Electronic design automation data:
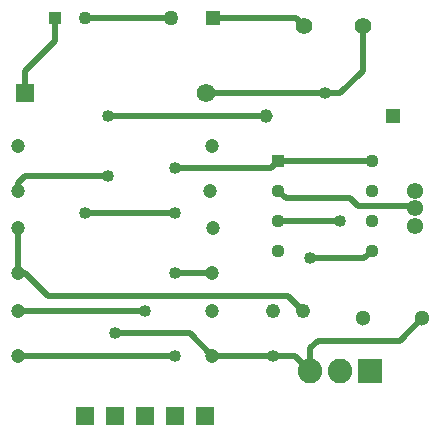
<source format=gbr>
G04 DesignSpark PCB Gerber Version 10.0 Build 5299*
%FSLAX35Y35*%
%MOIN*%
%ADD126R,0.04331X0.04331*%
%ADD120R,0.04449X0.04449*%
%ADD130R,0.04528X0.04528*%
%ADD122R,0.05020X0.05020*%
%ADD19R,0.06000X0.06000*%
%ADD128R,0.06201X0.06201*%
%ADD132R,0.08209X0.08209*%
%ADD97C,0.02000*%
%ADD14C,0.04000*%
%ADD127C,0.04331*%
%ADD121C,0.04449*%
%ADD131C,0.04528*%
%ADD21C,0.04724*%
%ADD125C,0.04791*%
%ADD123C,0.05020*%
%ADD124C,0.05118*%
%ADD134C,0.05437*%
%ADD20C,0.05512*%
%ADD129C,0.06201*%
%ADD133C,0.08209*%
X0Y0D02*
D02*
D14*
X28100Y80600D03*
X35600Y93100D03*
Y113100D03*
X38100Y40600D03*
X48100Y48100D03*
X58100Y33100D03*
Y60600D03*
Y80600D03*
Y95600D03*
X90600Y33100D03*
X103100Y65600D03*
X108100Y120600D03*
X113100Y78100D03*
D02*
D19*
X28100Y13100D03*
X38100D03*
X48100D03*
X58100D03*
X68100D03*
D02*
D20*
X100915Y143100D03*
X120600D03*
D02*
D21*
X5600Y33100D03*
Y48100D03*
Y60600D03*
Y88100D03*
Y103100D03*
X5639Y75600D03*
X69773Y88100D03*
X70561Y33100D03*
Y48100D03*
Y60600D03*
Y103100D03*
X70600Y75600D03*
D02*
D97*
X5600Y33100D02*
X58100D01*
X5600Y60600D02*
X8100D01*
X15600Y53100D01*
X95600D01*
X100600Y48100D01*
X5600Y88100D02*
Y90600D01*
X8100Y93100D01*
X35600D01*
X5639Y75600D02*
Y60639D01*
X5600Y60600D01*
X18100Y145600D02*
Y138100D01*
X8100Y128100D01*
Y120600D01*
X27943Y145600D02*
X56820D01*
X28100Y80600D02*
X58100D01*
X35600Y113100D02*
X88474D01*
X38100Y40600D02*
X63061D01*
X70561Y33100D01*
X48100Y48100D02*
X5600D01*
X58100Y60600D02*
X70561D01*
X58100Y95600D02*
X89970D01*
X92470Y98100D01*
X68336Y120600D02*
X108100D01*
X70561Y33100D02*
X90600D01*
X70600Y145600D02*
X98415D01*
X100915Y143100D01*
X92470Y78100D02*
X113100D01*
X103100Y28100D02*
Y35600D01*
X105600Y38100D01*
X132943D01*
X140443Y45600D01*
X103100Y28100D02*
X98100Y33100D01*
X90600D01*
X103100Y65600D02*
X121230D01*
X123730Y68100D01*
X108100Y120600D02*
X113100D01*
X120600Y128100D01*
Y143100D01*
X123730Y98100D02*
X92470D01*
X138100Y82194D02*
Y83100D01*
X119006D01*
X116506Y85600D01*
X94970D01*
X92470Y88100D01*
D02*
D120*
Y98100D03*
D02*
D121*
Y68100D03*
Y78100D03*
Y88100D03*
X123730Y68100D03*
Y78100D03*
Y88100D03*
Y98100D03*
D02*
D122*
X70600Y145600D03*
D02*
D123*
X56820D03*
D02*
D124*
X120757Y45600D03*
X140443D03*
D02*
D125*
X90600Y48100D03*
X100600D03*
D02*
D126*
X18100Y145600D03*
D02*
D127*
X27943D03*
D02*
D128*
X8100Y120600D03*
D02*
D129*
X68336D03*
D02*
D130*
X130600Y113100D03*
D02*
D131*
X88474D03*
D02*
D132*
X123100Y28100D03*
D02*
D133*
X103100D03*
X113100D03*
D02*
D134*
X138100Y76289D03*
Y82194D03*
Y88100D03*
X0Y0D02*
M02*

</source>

WHAT YOU WILL DO: From the data above, reproduce word for word the lines running from the line with "X108100D01*" to the line with "X108100Y120600D02*", ends included.

SOLUTION TO THE PROBLEM:
X108100D01*
X70561Y33100D02*
X90600D01*
X70600Y145600D02*
X98415D01*
X100915Y143100D01*
X92470Y78100D02*
X113100D01*
X103100Y28100D02*
Y35600D01*
X105600Y38100D01*
X132943D01*
X140443Y45600D01*
X103100Y28100D02*
X98100Y33100D01*
X90600D01*
X103100Y65600D02*
X121230D01*
X123730Y68100D01*
X108100Y120600D02*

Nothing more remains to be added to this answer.